In response to your edit
To deal with the issue described in your update, just use to the global variable by name in your comparison function. This will certainly work if you are storing the variable at the global scope, and I believe qsort() will be able to find it at most other (public) scopes visible to the comparison function definition, as long as the scope is fully qualified.
However, this approach won't work if you want to pass a value straight into the sorting process without putting it in a variable.
It sounds like you need the bsearch_s() and qsort_s() functions defined by TR 24731-1:
§6.6.3.1 The bsearch_s function
Synopsis
#define __STDC_WANT_LIB_EXT1__ 1
#include <stdlib.h>
void *bsearch_s(const void *key, const void *base,
rsize_t nmemb, rsize_t size,
int (*compar)(const void *k, const void *y, void *context),
void *context);
§6.6.3.2 The qsort_s function
Synopsis
#define __STDC_WANT_LIB_EXT1__ 1
#include <stdlib.h>
errno_t qsort_s(void *base, rsize_t nmemb, rsize_t size,
int (*compar)(const void *x, const void *y, void *context),
void *context);
Note that the interface has the context that you need.
Something rather close to this should be available in the MS Visual Studio system.
With qsort's signature being what it is, I think your options are pretty limited. You can use a global variable or wrap your elements in structs as you suggested, but I'm not aware of any good "clean" way of doing this in C. I imagine there are other solutions out there, but they won't be any cleaner than using global variables. If your application is single-threaded, I would say this is your best bet as long as you're careful with the globals.
I'd listen to tlayton, and wrap that logic in a function that returns a pointer to the appropriate comparison function.
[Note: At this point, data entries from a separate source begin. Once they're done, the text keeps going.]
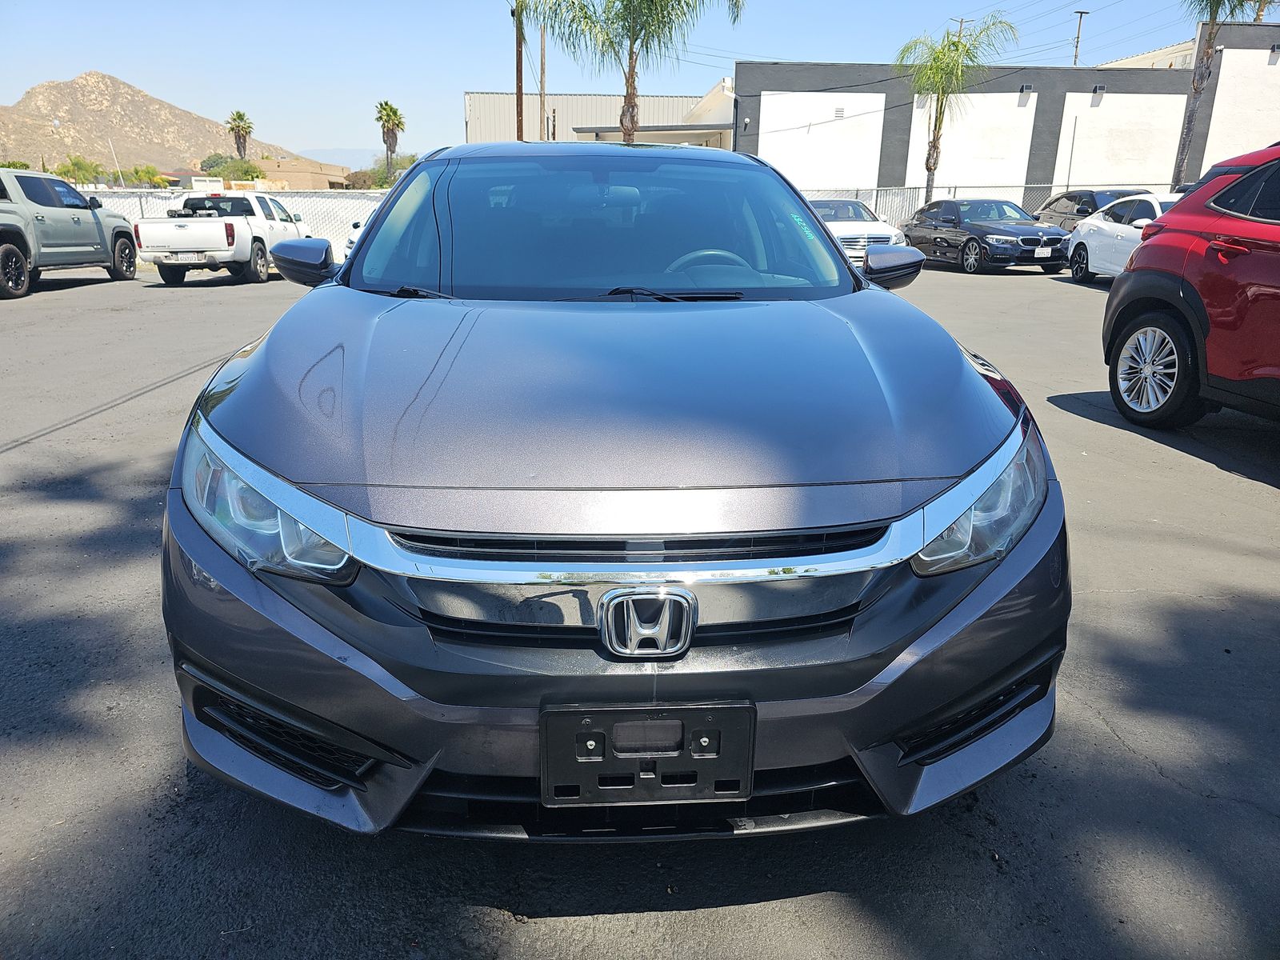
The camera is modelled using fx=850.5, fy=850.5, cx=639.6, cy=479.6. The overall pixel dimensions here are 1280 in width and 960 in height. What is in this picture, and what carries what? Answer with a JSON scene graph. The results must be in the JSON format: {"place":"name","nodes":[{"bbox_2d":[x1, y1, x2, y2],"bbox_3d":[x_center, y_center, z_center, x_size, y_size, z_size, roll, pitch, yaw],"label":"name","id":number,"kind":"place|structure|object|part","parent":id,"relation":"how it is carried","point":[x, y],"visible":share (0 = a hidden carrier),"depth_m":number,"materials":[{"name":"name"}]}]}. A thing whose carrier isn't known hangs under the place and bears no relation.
{"place":"outdoors","nodes":[
{"label":"outdoors","id":0,"kind":"place"},
{"bbox_2d":[0,71,325,178],"label":"mountain","id":1,"kind":"structure","parent":0,"point":[17,111],"materials":[{"name":"stone"}]},
{"bbox_2d":[248,156,351,189],"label":"distant building","id":2,"kind":"structure","parent":0,"point":[324,178],"materials":[{"name":"beige"}]},
{"bbox_2d":[292,146,392,170],"label":"distant hill","id":3,"kind":"structure","parent":0,"point":[330,154],"materials":[{"name":"grey"}]},
{"bbox_2d":[464,85,734,146],"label":"warehouse building","id":4,"kind":"structure","parent":0,"point":[578,119],"materials":[{"name":"beige metal"}]},
{"bbox_2d":[0,0,1255,162],"label":"sky","id":5,"kind":"structure","parent":0,"point":[430,44],"materials":[{"name":"blue"}]},
{"bbox_2d":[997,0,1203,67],"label":"power lines","id":6,"kind":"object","parent":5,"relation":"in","point":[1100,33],"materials":[{"name":"black metal"}]},
{"bbox_2d":[0,256,1279,959],"label":"parking lot","id":7,"kind":"structure","parent":0,"point":[788,902],"materials":[{"name":"grey asphalt"}]},
{"bbox_2d":[0,167,136,299],"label":"gray pickup truck","id":8,"kind":"object","parent":7,"relation":"on","point":[14,227],"visible":0.99,"depth_m":13.74,"materials":[{"name":"grey metal"}]},
{"bbox_2d":[128,188,315,285],"bbox_3d":[-7.853,-4.819,16.649,1.970,1.660,5.186,0,18,-3],"label":"white pickup truck","id":9,"kind":"object","parent":7,"relation":"on","point":[215,230],"visible":0.88,"depth_m":15.02,"materials":[{"name":"white metal"}]},
{"bbox_2d":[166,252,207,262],"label":"license plate","id":10,"kind":"object","parent":9,"relation":"attached to","point":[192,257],"visible":0.93,"depth_m":14.80,"materials":[{"name":"metal"}]},
{"bbox_2d":[84,190,379,253],"bbox_3d":[-11.157,-6.526,21.651,10.543,1.724,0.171,0,18,-3],"label":"white fence","id":11,"kind":"object","parent":7,"relation":"on","point":[346,206],"visible":0.28,"depth_m":21.72,"materials":[{"name":"white"}]},
{"bbox_2d":[342,208,378,259],"bbox_3d":[-4.600,-4.959,17.211,1.824,1.593,5.064,0,18,-3],"label":"white car","id":12,"kind":"object","parent":7,"relation":"on","point":[350,240],"visible":0.06,"depth_m":16.25,"materials":[{"name":"white metal"}]},
{"bbox_2d":[159,145,1067,838],"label":"gray sedan","id":13,"kind":"object","parent":7,"relation":"on","point":[255,678],"visible":0.98,"depth_m":1.81,"materials":[{"name":"grey metal"}]},
{"label":"headlight","id":14,"kind":"part","parent":13,"relation":"part of","materials":[{"name":"clear plastic"}]},
{"label":"mirror","id":15,"kind":"part","parent":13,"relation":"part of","materials":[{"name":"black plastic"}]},
{"label":"windshield","id":16,"kind":"part","parent":13,"relation":"part of","materials":[{"name":"clear glass"}]},
{"label":"hood","id":17,"kind":"part","parent":13,"relation":"part of","materials":[{"name":"grey metal"}]},
{"label":"bumper","id":18,"kind":"part","parent":13,"relation":"part of","materials":[{"name":"grey plastic"}]},
{"bbox_2d":[539,699,753,806],"bbox_3d":[0.010,0.487,1.520,0.379,0.202,0.120,0,18,-3],"label":"license plate holder","id":19,"kind":"object","parent":13,"relation":"attached to","point":[717,730],"visible":0.88,"depth_m":1.51,"materials":[{"name":"black plastic"}]},
{"label":"steering wheel","id":20,"kind":"part","parent":13,"relation":"part of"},
{"label":"mirror","id":21,"kind":"part","parent":13,"relation":"part of","materials":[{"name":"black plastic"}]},
{"label":"headlight","id":22,"kind":"part","parent":13,"relation":"part of","materials":[{"name":"clear plastic"}]},
{"bbox_2d":[810,198,908,266],"bbox_3d":[4.124,-5.266,18.321,1.832,1.518,4.772,0,18,-3],"label":"white car","id":23,"kind":"object","parent":7,"relation":"on","point":[878,235],"visible":0.43,"depth_m":16.99,"materials":[{"name":"white metal"}]},
{"bbox_2d":[902,198,1072,274],"bbox_3d":[7.457,-5.401,18.749,1.823,1.457,4.404,-5,19,-17],"label":"black sedan","id":24,"kind":"object","parent":7,"relation":"on","point":[966,243],"visible":0.92,"depth_m":17.81,"materials":[{"name":"black metal"}]},
{"bbox_2d":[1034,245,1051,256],"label":"license plate","id":25,"kind":"object","parent":24,"relation":"attached to","point":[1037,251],"visible":0.97,"depth_m":16.84,"materials":[{"name":"white metal"}]},
{"bbox_2d":[805,183,1171,228],"bbox_3d":[10.718,-8.198,26.444,13.226,2.095,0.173,0,18,-3],"label":"metal fence","id":26,"kind":"object","parent":7,"relation":"on","point":[952,189],"visible":0.25,"depth_m":26.35,"materials":[{"name":"metal"}]},
{"bbox_2d":[1035,188,1148,230],"bbox_3d":[10.607,-5.832,19.552,1.713,1.620,4.653,0,18,-3],"label":"dark suv","id":27,"kind":"object","parent":7,"relation":"on","point":[1101,194],"visible":0.34,"depth_m":19.35,"materials":[{"name":"metal"}]},
{"bbox_2d":[1064,192,1179,284],"bbox_3d":[8.825,-4.018,14.404,1.848,1.531,4.624,0,18,-3],"label":"white car","id":28,"kind":"object","parent":7,"relation":"on","point":[1122,230],"visible":0.44,"depth_m":14.47,"materials":[{"name":"white metal"}]},
{"bbox_2d":[1102,144,1279,431],"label":"red suv","id":29,"kind":"object","parent":7,"relation":"on","point":[1111,299],"visible":1,"depth_m":4.98,"materials":[{"name":"red metal"}]},
{"label":"alloy wheel","id":30,"kind":"part","parent":29,"relation":"part of","materials":[{"name":"silver metal"}]},
{"label":"door handle","id":31,"kind":"part","parent":29,"relation":"part of","materials":[{"name":"red"}]},
{"bbox_2d":[732,28,1279,206],"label":"gray building","id":32,"kind":"structure","parent":0,"point":[1042,71],"depth_m":31.64,"materials":[{"name":"white paint"}]},
{"bbox_2d":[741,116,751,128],"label":"wall lamp","id":33,"kind":"object","parent":32,"relation":"attached to","point":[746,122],"visible":0.95,"depth_m":28.99,"materials":[{"name":"white"}]},
{"bbox_2d":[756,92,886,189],"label":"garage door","id":34,"kind":"structure","parent":32,"relation":"in","point":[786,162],"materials":[{"name":"white"}]},
{"bbox_2d":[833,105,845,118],"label":"wall vent","id":35,"kind":"object","parent":32,"relation":"in","point":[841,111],"visible":0.95,"depth_m":29.06,"materials":[{"name":"metal"}]},
{"bbox_2d":[1020,83,1034,93],"bbox_3d":[12.690,-12.821,27.885,0.406,0.304,0.402,0,18,-3],"label":"wall lamp","id":36,"kind":"object","parent":32,"relation":"attached to","point":[1026,87],"visible":0.94,"depth_m":27.83,"materials":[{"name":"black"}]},
{"bbox_2d":[1092,84,1106,94],"bbox_3d":[14.984,-12.727,27.752,0.374,0.301,0.387,0,18,-3],"label":"wall lamp","id":37,"kind":"object","parent":32,"relation":"attached to","point":[1098,90],"visible":0.94,"depth_m":27.70,"materials":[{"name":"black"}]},
{"bbox_2d":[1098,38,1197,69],"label":"building","id":38,"kind":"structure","parent":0,"point":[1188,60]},
{"label":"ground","id":39,"kind":"structure","parent":0},
{"bbox_2d":[0,159,31,170],"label":"shrub","id":40,"kind":"object","parent":39,"relation":"on","point":[25,165],"visible":0.38,"depth_m":38.83,"materials":[{"name":"green plant"}]},
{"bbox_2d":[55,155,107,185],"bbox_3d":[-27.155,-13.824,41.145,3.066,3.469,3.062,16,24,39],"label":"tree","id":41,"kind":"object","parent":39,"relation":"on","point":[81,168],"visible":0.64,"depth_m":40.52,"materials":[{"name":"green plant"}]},
{"bbox_2d":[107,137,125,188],"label":"pole","id":42,"kind":"object","parent":39,"relation":"on","point":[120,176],"visible":0.73,"depth_m":32.79,"materials":[{"name":"white metal"}]},
{"bbox_2d":[120,164,168,186],"bbox_3d":[-25.122,-14.295,42.838,2.816,2.959,2.833,16,24,39],"label":"shrub","id":43,"kind":"object","parent":39,"relation":"on","point":[150,178],"visible":0.71,"depth_m":42.12,"materials":[{"name":"green plant"}]},
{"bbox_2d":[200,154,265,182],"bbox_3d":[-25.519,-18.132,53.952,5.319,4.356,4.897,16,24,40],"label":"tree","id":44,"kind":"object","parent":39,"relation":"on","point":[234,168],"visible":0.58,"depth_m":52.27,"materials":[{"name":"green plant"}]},
{"bbox_2d":[224,109,253,157],"label":"palm tree","id":45,"kind":"object","parent":39,"relation":"on","point":[242,117],"visible":0.83,"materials":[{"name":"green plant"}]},
{"bbox_2d":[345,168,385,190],"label":"shrub","id":46,"kind":"object","parent":39,"relation":"on","point":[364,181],"visible":0.56,"depth_m":44.77,"materials":[{"name":"green plant"}]},
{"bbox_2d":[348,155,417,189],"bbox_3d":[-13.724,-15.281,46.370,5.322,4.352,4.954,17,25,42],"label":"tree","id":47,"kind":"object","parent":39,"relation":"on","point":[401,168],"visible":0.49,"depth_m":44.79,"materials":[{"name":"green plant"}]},
{"bbox_2d":[373,99,405,180],"bbox_3d":[-17.046,-21.583,58.438,2.512,8.660,2.949,-4,19,-14],"label":"palm tree","id":48,"kind":"object","parent":39,"relation":"on","point":[388,114],"visible":0.87,"depth_m":57.60,"materials":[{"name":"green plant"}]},
{"bbox_2d":[514,0,524,145],"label":"utility pole","id":49,"kind":"object","parent":39,"relation":"on","point":[520,106],"visible":0.6,"depth_m":27.04,"materials":[{"name":"brown wood"}]},
{"bbox_2d":[539,21,547,145],"bbox_3d":[-3.796,-14.309,33.430,0.399,9.053,0.417,0,18,-3],"label":"utility pole","id":50,"kind":"object","parent":39,"relation":"on","point":[542,82],"visible":0.66,"depth_m":33.02,"materials":[{"name":"brown wood"}]},
{"bbox_2d":[520,0,744,139],"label":"palm tree","id":51,"kind":"object","parent":39,"relation":"on","point":[632,117],"visible":0.91,"depth_m":19.82,"materials":[{"name":"plant"}]},
{"bbox_2d":[900,16,1019,202],"bbox_3d":[9.176,-10.354,25.733,3.273,6.459,3.269,16,23,39],"label":"palm tree","id":52,"kind":"object","parent":39,"relation":"on","point":[942,103],"visible":0.94,"depth_m":24.96,"materials":[{"name":"plant"}]},
{"bbox_2d":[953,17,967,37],"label":"utility pole","id":53,"kind":"object","parent":39,"relation":"on","point":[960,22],"visible":0.18,"depth_m":47.82,"materials":[{"name":"brown wood"}]},
{"bbox_2d":[1072,9,1088,64],"bbox_3d":[23.800,-19.936,47.639,0.764,11.163,0.476,0,18,-3],"label":"utility pole","id":54,"kind":"object","parent":39,"relation":"on","point":[1077,42],"visible":0.44,"depth_m":46.23,"materials":[{"name":"brown wood"}]},
{"bbox_2d":[1173,0,1266,182],"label":"palm tree","id":55,"kind":"object","parent":39,"relation":"on","point":[1210,38],"visible":0.74,"depth_m":22.67,"materials":[{"name":"plant"}]}
]}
You can write your own specialized qsort implementation and customize it to your need.
To give you an idea about how short it is, this is a qsort implementation with your delta.
void swap(int *a, int *b)
{
int t=*a; *a=*b; *b=t;
}
void yourQsort(int arr[], int beg, int end, int delta)
{
if (end > beg + 1)
{
int piv = arr[beg], l = beg + 1, r = end;
while (l < r)
{
//Here use your var something like this
int a_delta = abs(arr[l] - delta);
int b_delta = abs(piv - delta);
if (a_delta <= delta)
l++;
else
swap(&arr[l], &arr[--r]);
}
swap(&arr[--l], &arr[beg]);
yourQsort(arr, beg, l, delta);
yourQsort(arr, r, end, delta);
}
}
More C-optimized implementations are said to be here.
You will have to prepare several function callbacks and check the value before running qsort, then send the correct one.
IMO, go with the global. The problem is that you're really asking qsort to do two things, both sort and map, where it's only designed to do the first.
The other thing you could do is break it down into a couple steps. First compute an array of these (one for each element of the source array):
struct sort_element {
int delta; // This is the delta value
int index; // This is the index of the value in the source array
}
Call qsort on that array, using a sort function that compares delta values. Then you use the index'es on the sorted array to order your original array. This consumes some memory, but it may not matter that much. (Memory is cheap, and the only thing you have to store in the temporary array is the key, not the entire value.)